## EXERCISE
The reply should be the records repeated exactly, without any images.

(Collected data)
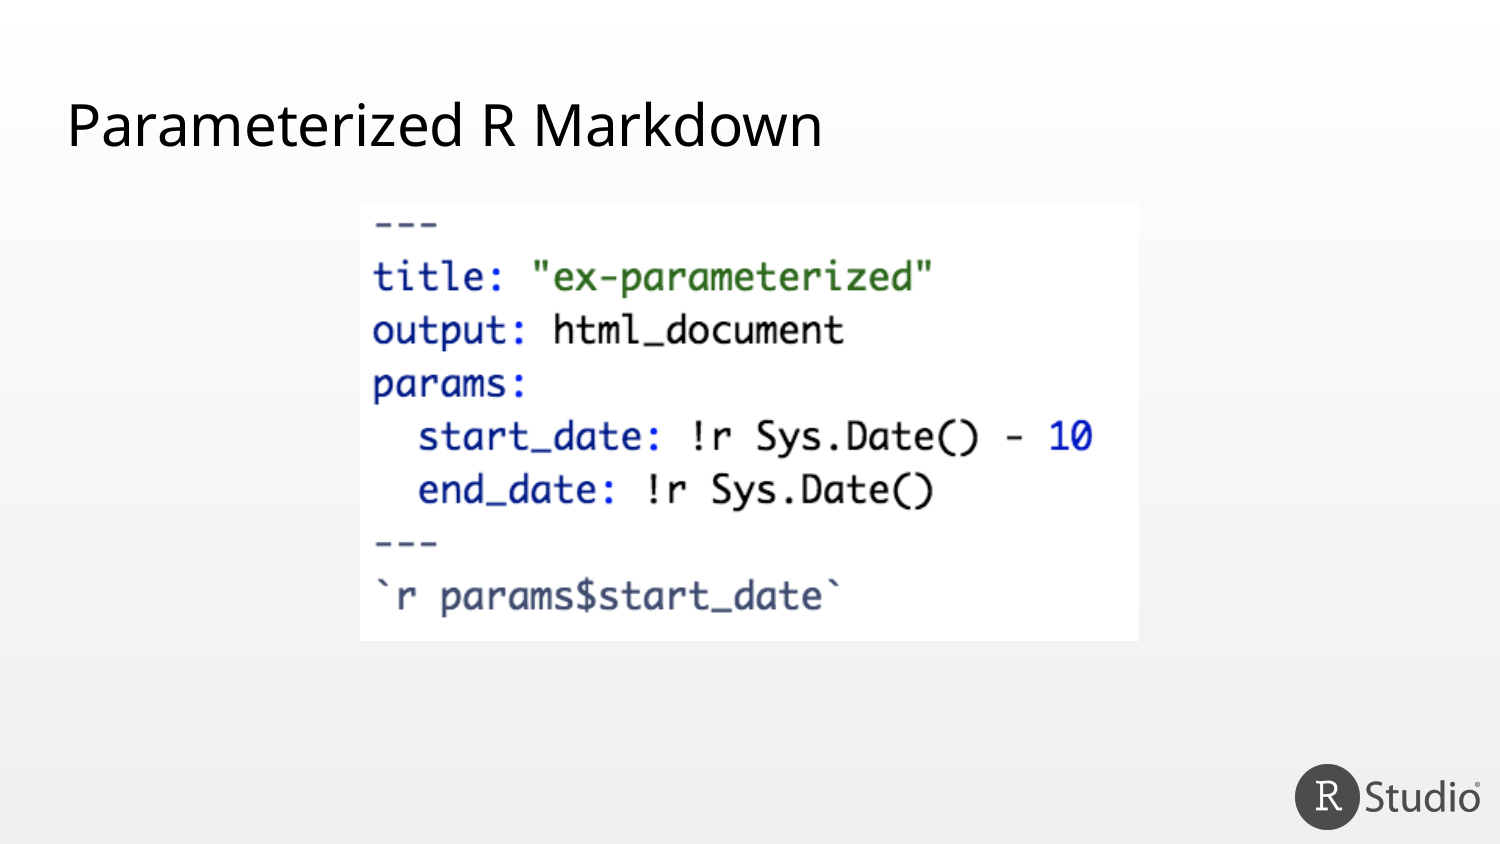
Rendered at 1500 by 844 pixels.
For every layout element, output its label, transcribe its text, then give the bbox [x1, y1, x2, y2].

picture [1295, 764, 1480, 830]
picture [360, 202, 1140, 641]
title Parameterized R Markdown [51, 72, 1449, 167]
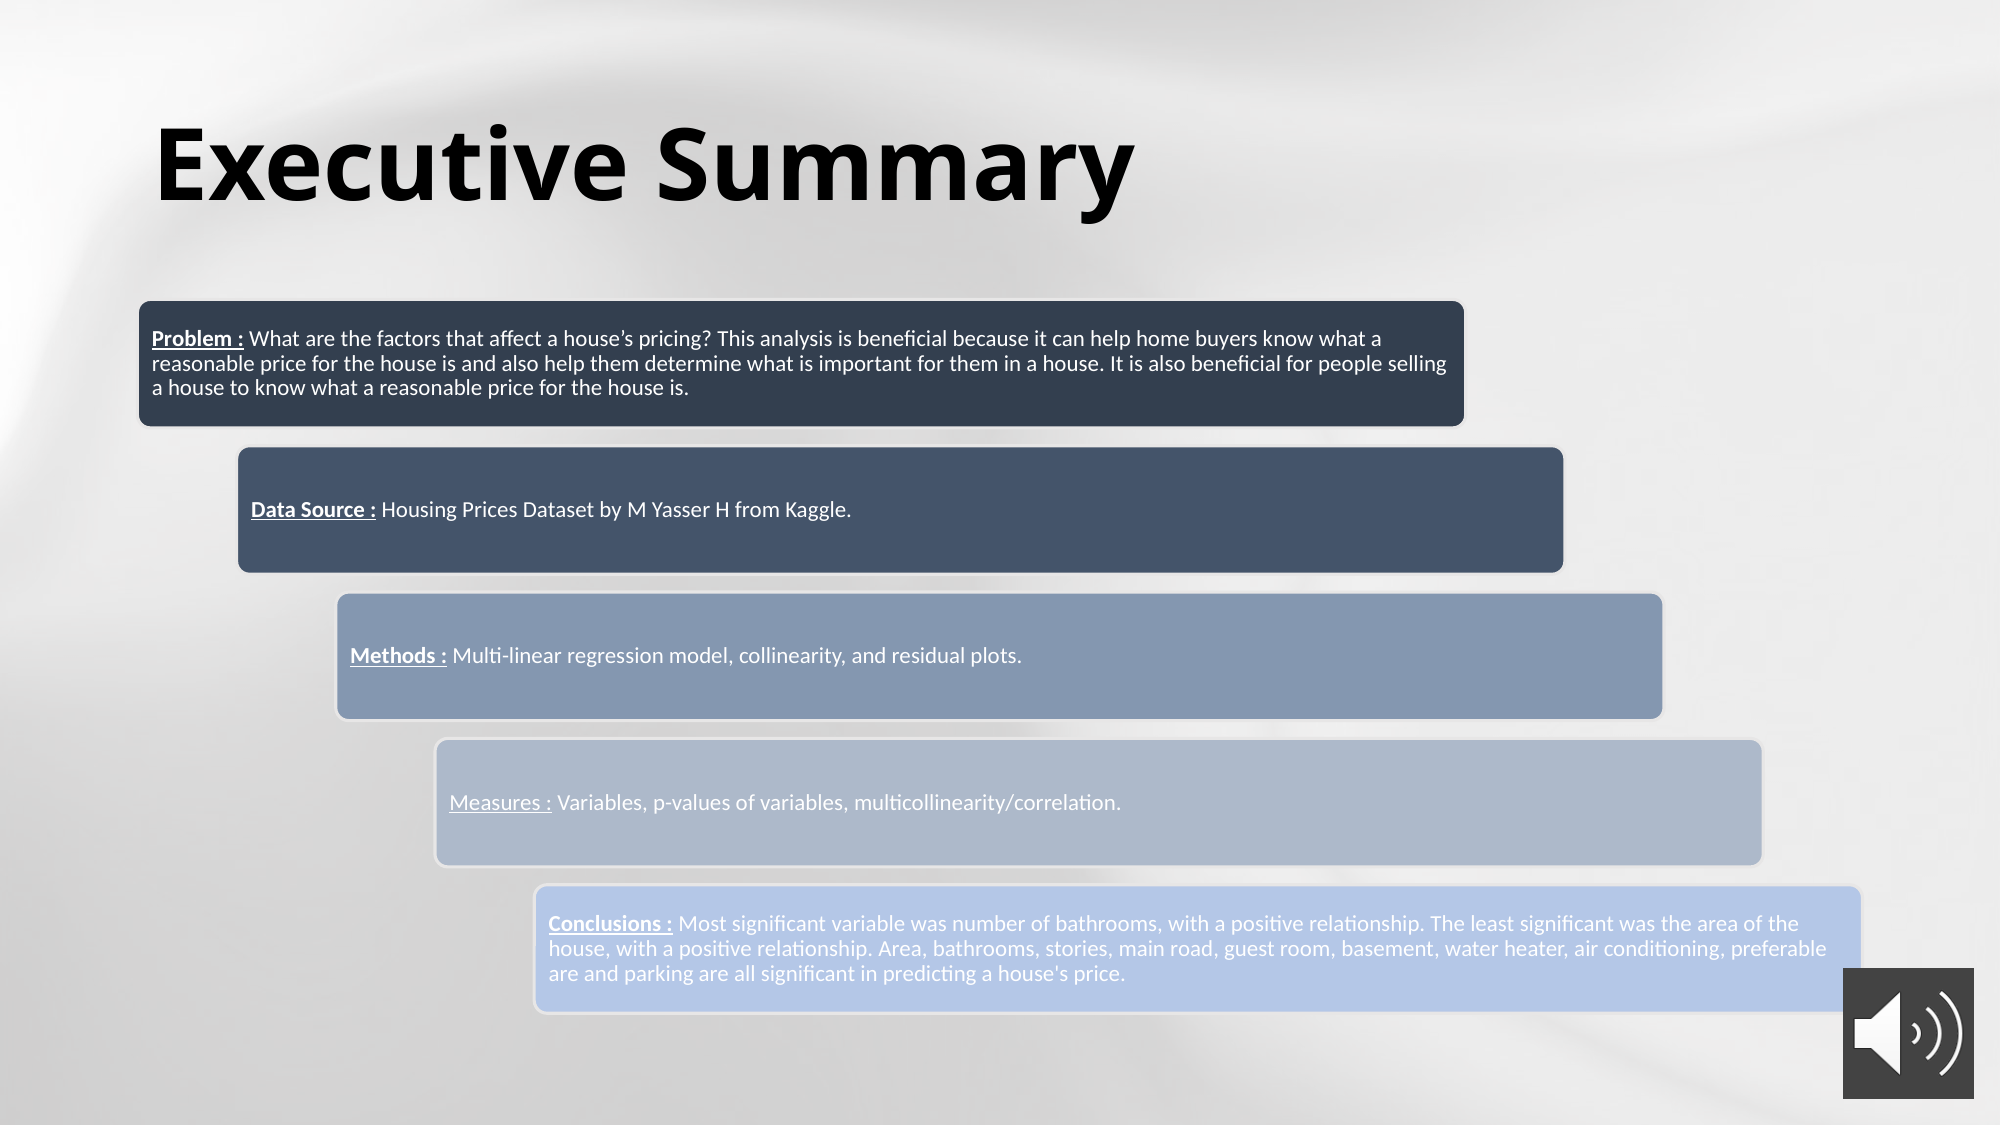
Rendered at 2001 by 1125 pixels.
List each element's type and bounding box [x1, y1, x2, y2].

picture [0, 0, 2000, 1125]
list [137, 299, 1863, 1014]
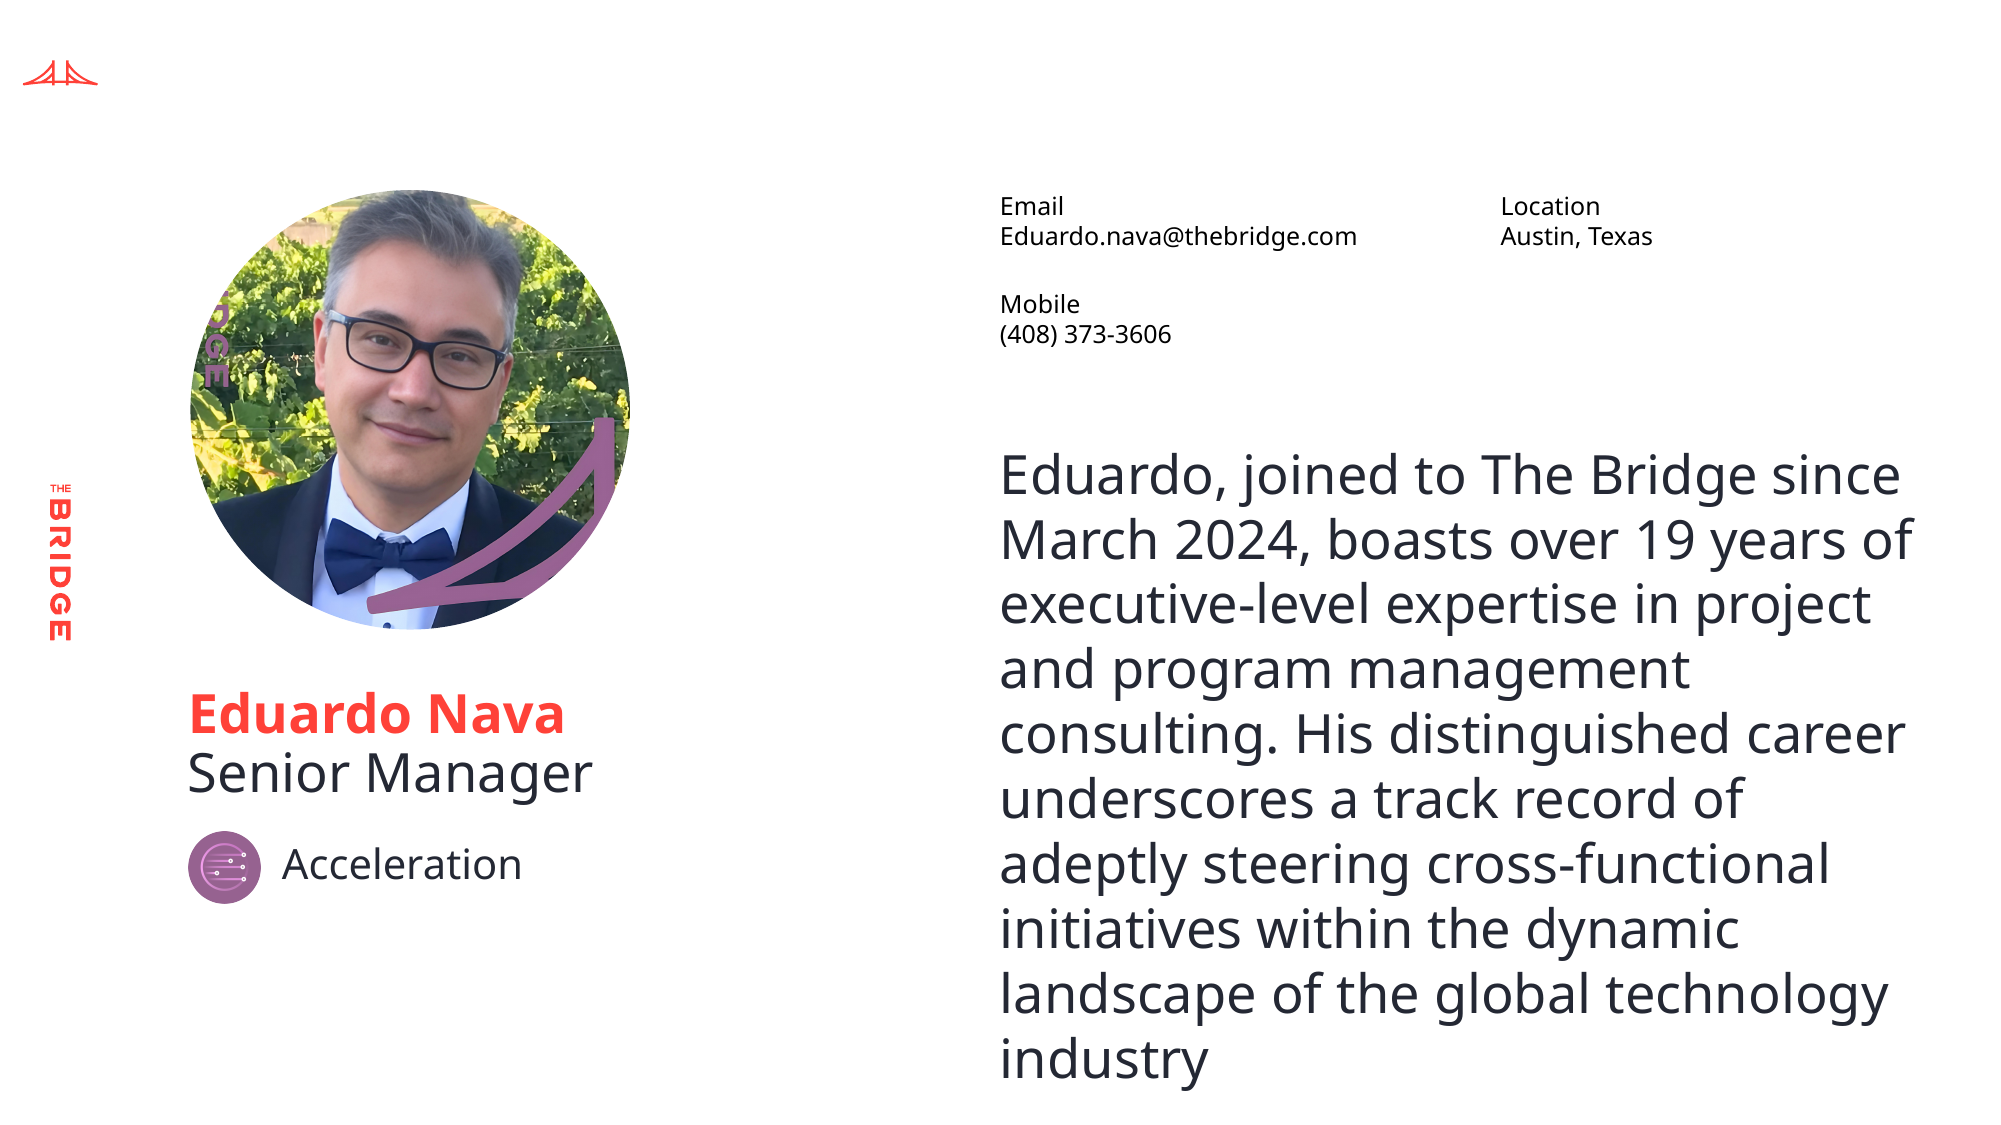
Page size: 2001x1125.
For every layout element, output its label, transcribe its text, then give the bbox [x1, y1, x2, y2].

text_box Eduardo, joined to The Bridge since March 2024, boasts over 19 years of executive-level expertise in project and program management consulting. His distinguished career underscores a track record of adeptly steering cross-functional initiatives within the dynamic landscape of the global technology industry [999, 439, 1941, 1125]
text_box Acceleration [281, 830, 938, 903]
text_box Eduardo Nava Senior Manager [187, 686, 844, 810]
text_box Mobile (408) 373-3606 [999, 288, 1496, 349]
text_box Email Eduardo.nava@thebridge.com [999, 190, 1399, 251]
picture [190, 190, 630, 630]
text_box Location Austin, Texas [1500, 190, 1819, 280]
picture [188, 831, 261, 904]
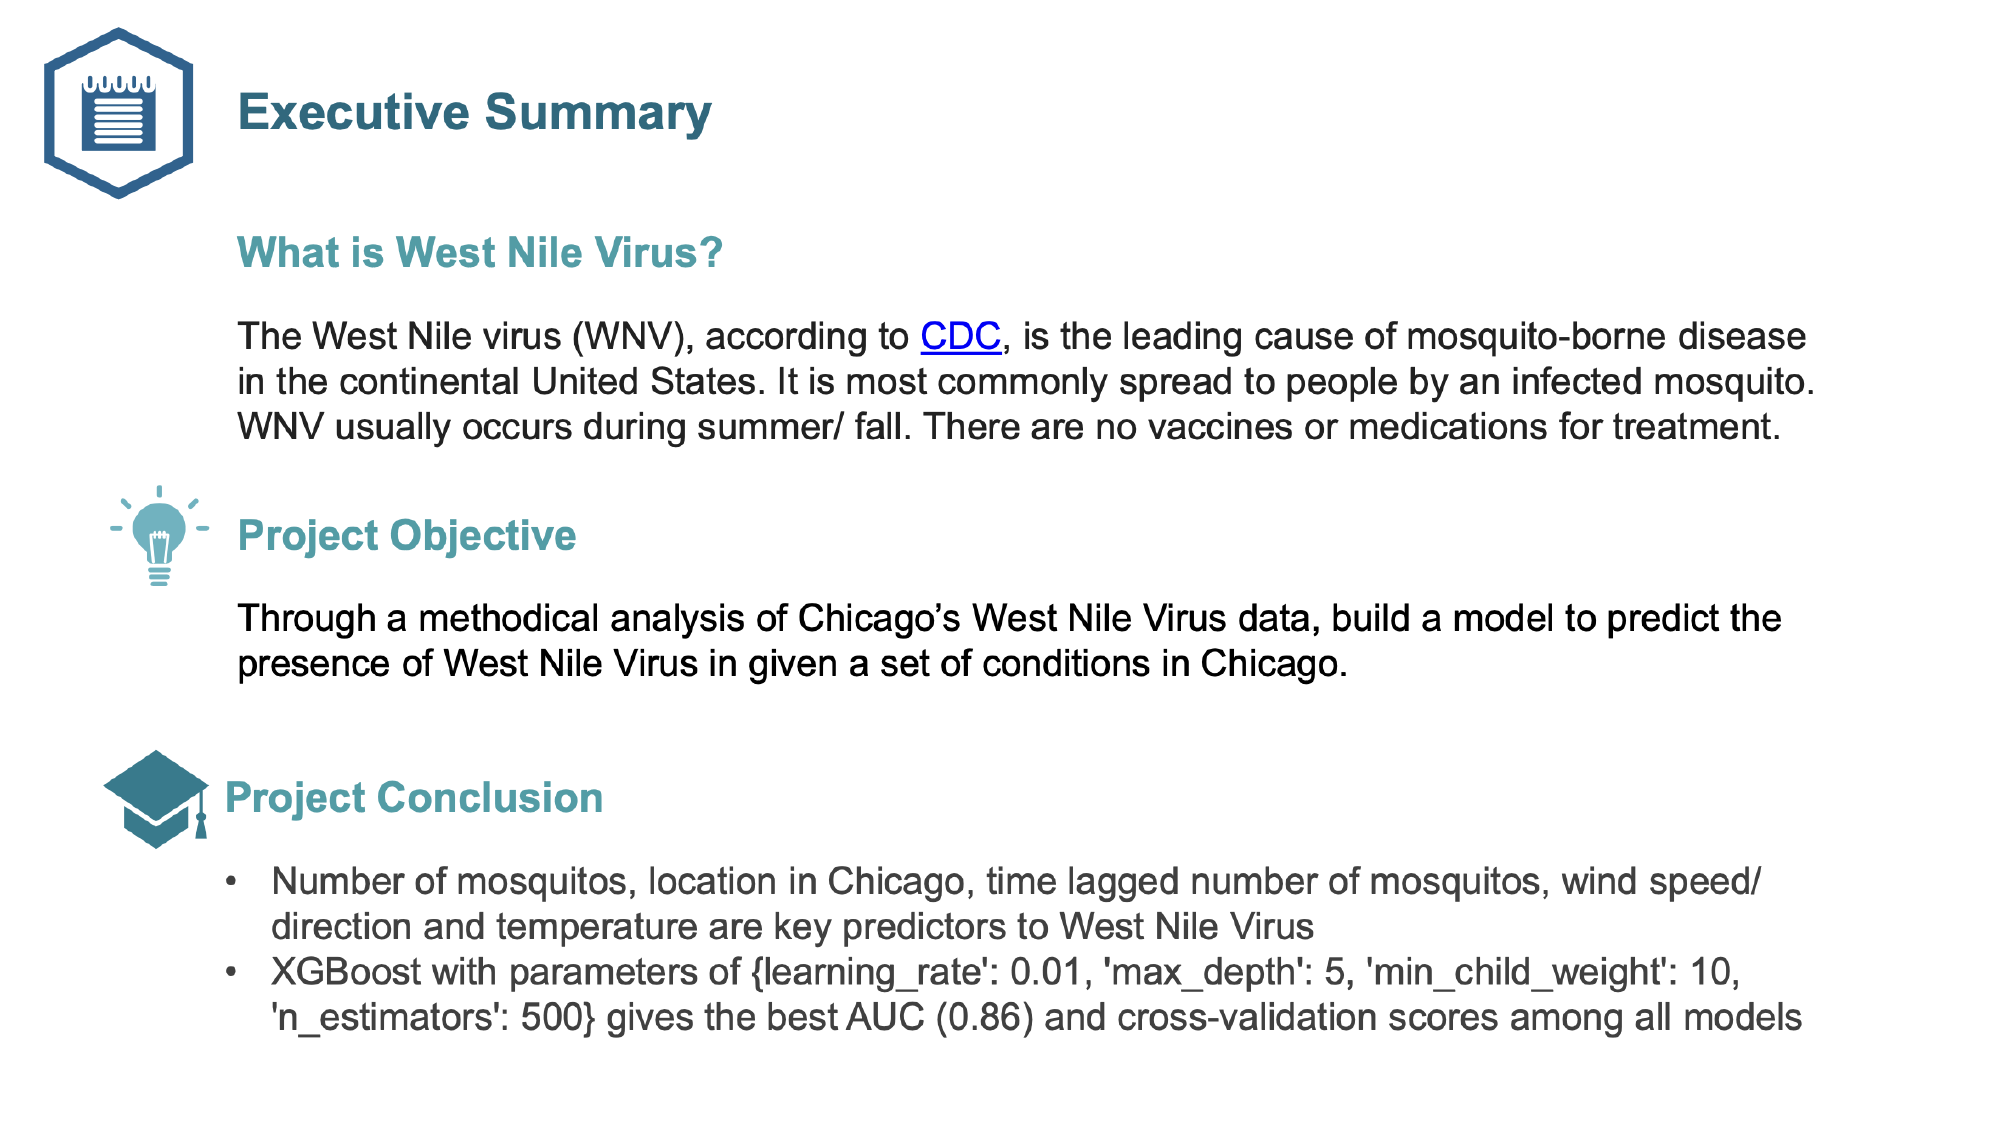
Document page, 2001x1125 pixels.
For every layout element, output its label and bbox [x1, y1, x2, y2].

list [3, 0, 1986, 1125]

## ANSWER SECTION
Rendered at 1500 by 844 pixels.
For every layout element, output its label, transcribe its text, then give the bbox [x1, y1, x2, y2].

picture [1295, 764, 1480, 830]
picture [360, 202, 1140, 641]
title Parameterized R Markdown [51, 72, 1449, 167]
Rendered at 2001 by 1125 pixels.
List each element's type and bounding box [x1, y1, x2, y2].

picture [0, 0, 2000, 1125]
list [137, 299, 1863, 1014]
Page size: 2001x1125.
For every layout element, output its label, transcribe its text, then give the bbox [x1, y1, x2, y2].

text_box Eduardo, joined to The Bridge since March 2024, boasts over 19 years of executive-level expertise in project and program management consulting. His distinguished career underscores a track record of adeptly steering cross-functional initiatives within the dynamic landscape of the global technology industry [999, 439, 1941, 1125]
text_box Acceleration [281, 830, 938, 903]
text_box Eduardo Nava Senior Manager [187, 686, 844, 810]
text_box Mobile (408) 373-3606 [999, 288, 1496, 349]
text_box Email Eduardo.nava@thebridge.com [999, 190, 1399, 251]
picture [190, 190, 630, 630]
text_box Location Austin, Texas [1500, 190, 1819, 280]
picture [188, 831, 261, 904]
Document page, 2001x1125 pixels.
For every layout element, output its label and bbox [x1, y1, x2, y2].

list [3, 0, 1986, 1125]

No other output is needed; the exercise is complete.